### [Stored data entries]
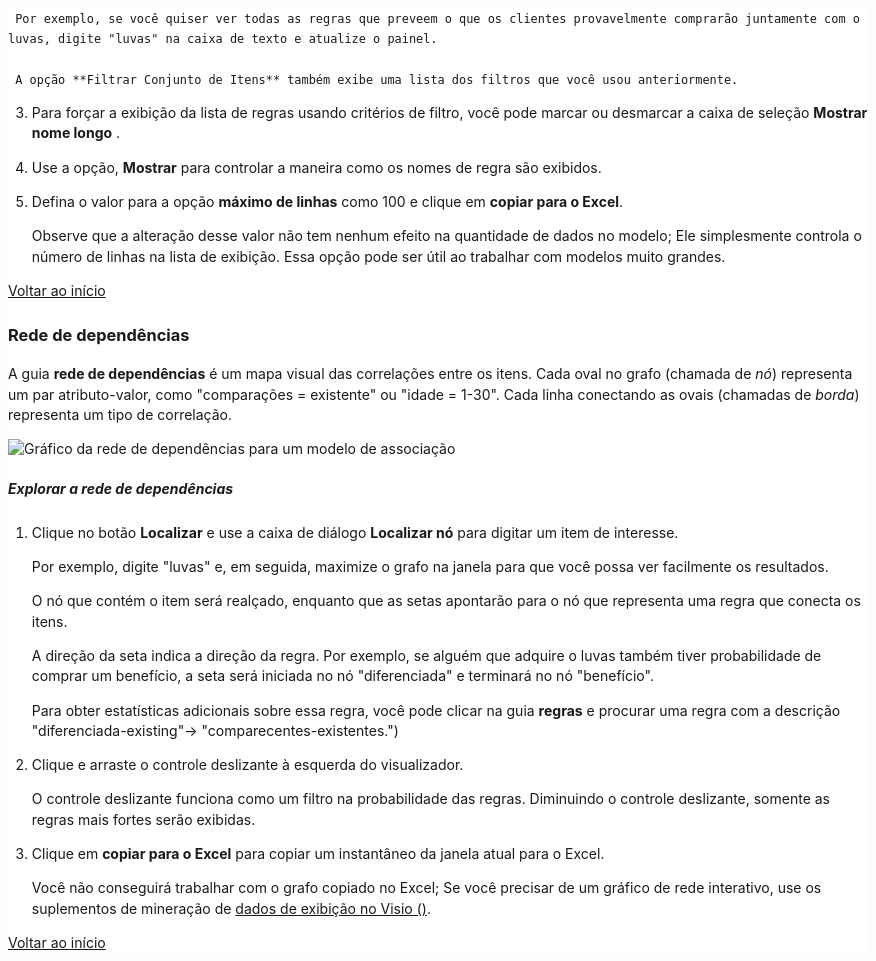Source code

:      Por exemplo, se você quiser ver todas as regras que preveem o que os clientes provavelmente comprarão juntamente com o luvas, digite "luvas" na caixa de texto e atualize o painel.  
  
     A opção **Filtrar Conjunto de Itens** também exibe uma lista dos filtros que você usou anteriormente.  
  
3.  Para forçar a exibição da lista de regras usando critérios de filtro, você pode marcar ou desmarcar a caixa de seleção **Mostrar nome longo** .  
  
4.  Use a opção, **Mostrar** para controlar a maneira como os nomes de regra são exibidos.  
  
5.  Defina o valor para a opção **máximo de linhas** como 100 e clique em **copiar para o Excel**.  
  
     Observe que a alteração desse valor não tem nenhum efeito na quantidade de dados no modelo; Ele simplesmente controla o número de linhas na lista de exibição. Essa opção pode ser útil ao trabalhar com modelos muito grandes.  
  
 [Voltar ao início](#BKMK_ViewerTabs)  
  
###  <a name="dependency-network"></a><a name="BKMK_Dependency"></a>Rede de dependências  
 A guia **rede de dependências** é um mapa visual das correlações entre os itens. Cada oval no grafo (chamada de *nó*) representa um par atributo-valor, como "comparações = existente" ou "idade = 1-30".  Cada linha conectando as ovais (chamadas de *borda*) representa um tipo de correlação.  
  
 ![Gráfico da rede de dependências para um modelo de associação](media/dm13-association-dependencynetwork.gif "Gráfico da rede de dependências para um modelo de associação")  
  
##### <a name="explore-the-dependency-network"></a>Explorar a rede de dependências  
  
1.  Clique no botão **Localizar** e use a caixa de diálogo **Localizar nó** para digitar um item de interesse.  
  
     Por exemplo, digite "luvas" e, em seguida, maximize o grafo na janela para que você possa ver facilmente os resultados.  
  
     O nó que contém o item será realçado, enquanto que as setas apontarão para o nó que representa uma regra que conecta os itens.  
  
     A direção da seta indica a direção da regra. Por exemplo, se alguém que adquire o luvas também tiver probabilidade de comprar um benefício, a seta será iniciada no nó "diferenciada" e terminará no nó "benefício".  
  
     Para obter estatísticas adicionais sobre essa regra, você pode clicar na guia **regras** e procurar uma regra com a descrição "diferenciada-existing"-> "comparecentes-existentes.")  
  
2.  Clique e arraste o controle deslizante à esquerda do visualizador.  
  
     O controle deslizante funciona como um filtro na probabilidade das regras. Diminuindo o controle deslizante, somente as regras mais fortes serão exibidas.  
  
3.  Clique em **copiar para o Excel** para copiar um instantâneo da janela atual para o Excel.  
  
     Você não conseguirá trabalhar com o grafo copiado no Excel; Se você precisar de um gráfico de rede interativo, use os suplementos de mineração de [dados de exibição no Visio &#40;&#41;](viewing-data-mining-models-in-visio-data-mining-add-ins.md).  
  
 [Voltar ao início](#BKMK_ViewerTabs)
==
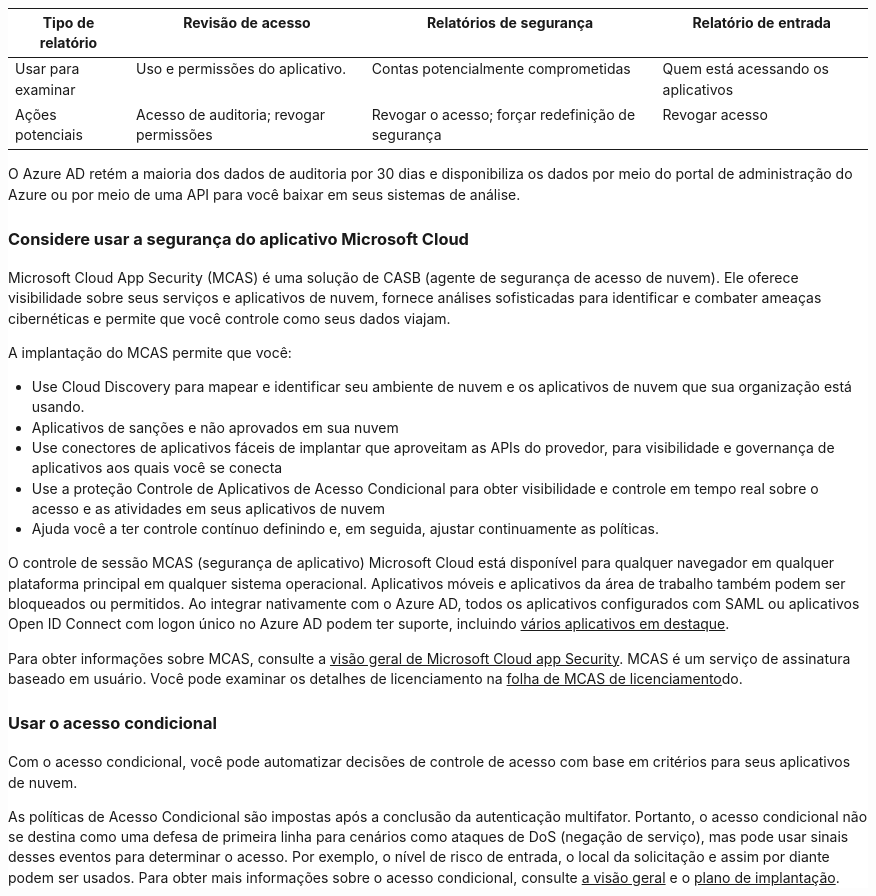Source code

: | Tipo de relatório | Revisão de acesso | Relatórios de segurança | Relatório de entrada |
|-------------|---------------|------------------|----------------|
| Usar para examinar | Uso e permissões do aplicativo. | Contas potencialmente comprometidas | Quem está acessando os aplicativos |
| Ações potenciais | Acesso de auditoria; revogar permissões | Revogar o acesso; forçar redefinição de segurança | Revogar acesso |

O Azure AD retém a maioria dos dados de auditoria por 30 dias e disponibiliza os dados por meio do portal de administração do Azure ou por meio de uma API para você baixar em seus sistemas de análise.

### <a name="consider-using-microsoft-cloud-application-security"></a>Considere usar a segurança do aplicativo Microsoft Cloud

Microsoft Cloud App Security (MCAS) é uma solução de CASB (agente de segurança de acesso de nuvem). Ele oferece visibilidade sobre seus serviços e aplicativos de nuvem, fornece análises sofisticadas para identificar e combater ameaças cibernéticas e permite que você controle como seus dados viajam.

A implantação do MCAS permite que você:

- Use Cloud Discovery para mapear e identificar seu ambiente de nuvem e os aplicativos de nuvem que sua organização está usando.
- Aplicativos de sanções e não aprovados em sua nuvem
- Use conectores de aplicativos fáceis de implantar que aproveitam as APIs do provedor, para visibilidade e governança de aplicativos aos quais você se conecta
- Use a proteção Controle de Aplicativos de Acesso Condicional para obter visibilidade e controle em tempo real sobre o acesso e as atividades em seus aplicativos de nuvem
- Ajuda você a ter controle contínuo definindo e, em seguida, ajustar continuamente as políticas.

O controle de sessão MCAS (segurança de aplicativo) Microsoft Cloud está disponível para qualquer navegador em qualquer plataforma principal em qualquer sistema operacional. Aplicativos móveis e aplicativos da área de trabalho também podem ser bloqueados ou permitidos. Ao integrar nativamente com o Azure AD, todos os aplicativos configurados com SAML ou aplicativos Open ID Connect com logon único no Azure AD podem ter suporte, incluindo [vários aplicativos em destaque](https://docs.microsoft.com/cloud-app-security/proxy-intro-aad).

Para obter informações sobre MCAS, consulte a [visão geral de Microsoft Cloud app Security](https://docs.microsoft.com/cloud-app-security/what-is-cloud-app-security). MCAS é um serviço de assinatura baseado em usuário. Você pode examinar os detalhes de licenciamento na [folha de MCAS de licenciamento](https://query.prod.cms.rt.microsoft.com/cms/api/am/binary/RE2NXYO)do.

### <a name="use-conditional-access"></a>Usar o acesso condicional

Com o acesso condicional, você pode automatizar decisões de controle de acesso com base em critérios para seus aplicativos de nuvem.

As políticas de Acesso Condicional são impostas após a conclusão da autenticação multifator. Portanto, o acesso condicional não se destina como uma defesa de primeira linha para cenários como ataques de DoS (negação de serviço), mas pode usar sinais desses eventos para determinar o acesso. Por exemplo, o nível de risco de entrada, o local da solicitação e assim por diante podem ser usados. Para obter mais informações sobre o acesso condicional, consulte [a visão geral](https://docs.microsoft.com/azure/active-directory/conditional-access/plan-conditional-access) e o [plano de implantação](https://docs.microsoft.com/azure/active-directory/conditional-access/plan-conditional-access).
...
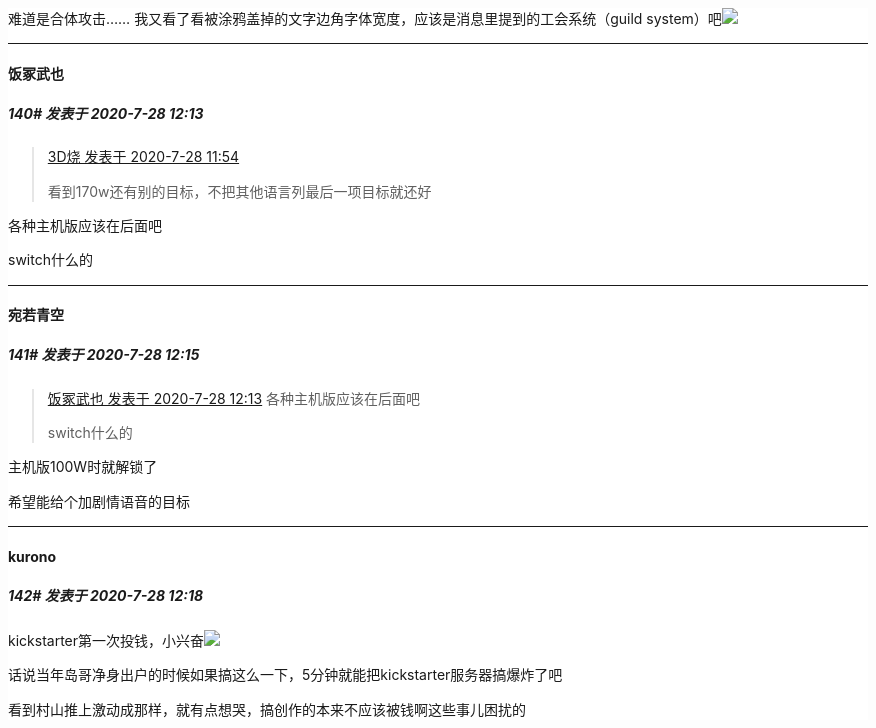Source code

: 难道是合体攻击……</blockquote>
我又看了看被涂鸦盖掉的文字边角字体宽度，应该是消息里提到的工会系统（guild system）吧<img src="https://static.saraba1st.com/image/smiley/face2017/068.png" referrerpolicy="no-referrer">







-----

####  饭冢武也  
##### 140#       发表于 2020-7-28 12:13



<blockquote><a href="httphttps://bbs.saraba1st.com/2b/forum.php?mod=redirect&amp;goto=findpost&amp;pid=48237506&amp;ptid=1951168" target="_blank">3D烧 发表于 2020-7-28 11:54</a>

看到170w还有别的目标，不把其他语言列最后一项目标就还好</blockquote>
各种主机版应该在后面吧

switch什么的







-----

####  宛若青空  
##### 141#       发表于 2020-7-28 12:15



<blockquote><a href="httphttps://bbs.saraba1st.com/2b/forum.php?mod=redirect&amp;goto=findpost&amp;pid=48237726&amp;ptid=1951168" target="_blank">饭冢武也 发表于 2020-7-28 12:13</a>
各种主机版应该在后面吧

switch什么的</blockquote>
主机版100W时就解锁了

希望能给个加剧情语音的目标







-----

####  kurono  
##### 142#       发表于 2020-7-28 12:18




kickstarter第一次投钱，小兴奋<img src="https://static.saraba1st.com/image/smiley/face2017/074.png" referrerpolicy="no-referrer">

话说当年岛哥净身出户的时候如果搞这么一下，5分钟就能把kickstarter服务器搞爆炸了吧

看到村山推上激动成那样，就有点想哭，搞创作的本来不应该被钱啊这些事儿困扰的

### [Your assignment]
A complete answer gives every line of the data that includes "diferenciada".

### [Result for this exercise]
     A direção da seta indica a direção da regra. Por exemplo, se alguém que adquire o luvas também tiver probabilidade de comprar um benefício, a seta será iniciada no nó "diferenciada" e terminará no nó "benefício".  
     Para obter estatísticas adicionais sobre essa regra, você pode clicar na guia **regras** e procurar uma regra com a descrição "diferenciada-existing"-> "comparecentes-existentes.")  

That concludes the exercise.